The ‘White Plague’, ‘Consumption’, ‘T.B’, Tuberculosis.
If you’ve been researching your family tree, you’re bound to have stumbled across some of these phrases as causes of death (i’d only not seen the ‘white plague’ term before, but I’ve seen the others too many times).
Although it wasn’t notifiable until 1912, Tuberculosis was probably the cause of one-third of disease caused deaths in the nineteenth century. That’s quite a claim.
Environments with poor ventilation, overcrowding and people with poor nutrition (including the drinking of infected cows milk) were all susceptible to the disease. However, improvements in housing and nutrition halved the number of deaths by the end of the century.

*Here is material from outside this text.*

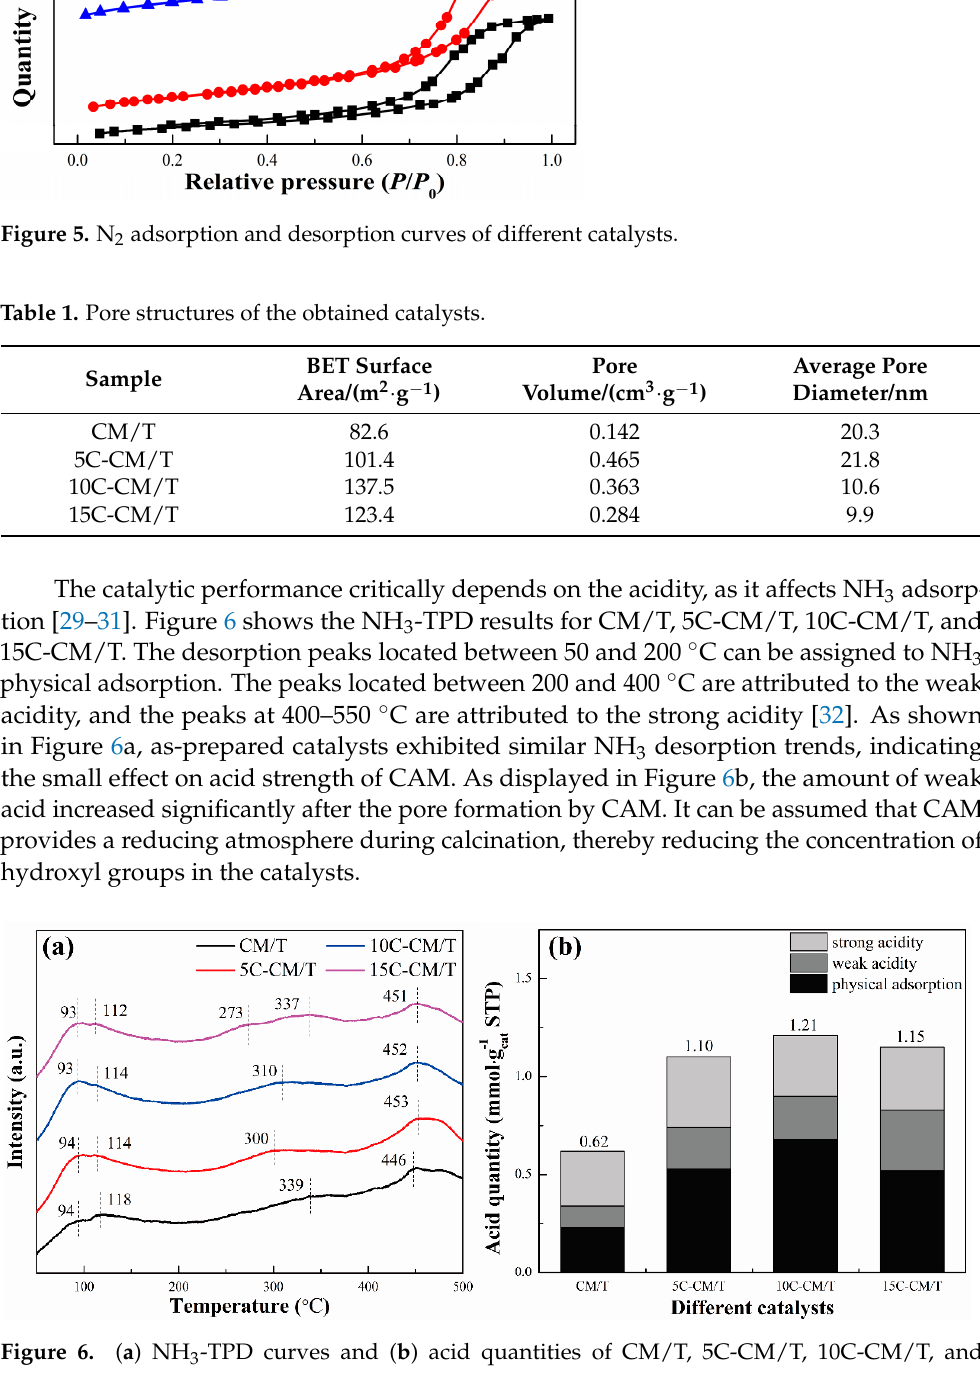
Figure 6. ( a ) NH 3 -TPD curves and ( b ) acid quantities of CM/T, 5C-CM/T, 10C-CM/T, and 15C-CM/T.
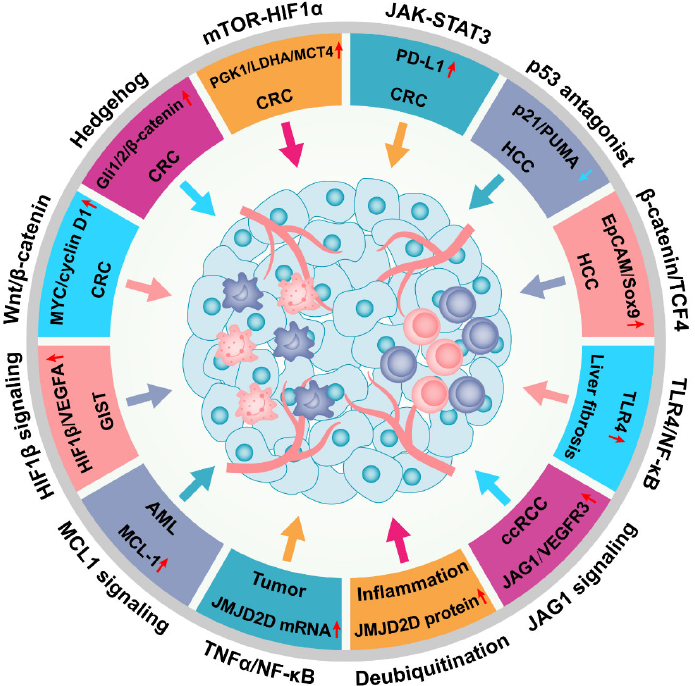
Figure 5. JMJD2D facilitates the progression of multiple malignant tumors by activating a variety of signaling pathways. JMJD2D promotes the progression of CRC by activating Wnt/ β -catenin, Hedge- hog, HIF1, and JAK ‐ STAT3 signaling; and JMJD2D serves as a pivotal facilitator in the pathogenesis of HCC through antagonizing p53 or elevating the transcription of EpCAM and SOX9. Furthermore, JMJD2D is crucial for the pathogenesis of GIST, AML, ccRCC, and liver fibrosis. In inflammation, JMJD2D can be transcriptionally upregulated by the activated TNF α‐ NF ‐κ B signaling, while both Trabid and TRIM14 can elevate the protein level of JMJD2D by reducing its ubiquitination.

Within my own family, I have found cases where it has claimed my ancestor’s lives: a 35yr old Henry Bowers of Wicken, leaving his young wife with a hungry family of eight young children; two children both under the age of 1 year of James and Mary Martin of Little Downham – (another daughter died aged 9yrs from Scarlet Fever, and James himself was killed by a train not far from his house).
If you’re interested in reading more about poverty and disease (such a jolly topic i know!), i recommend getting hold of a copy of Rosemary Rees’ Poverty and Public Health : 1815-1948 (Heinemann Advanced History S.)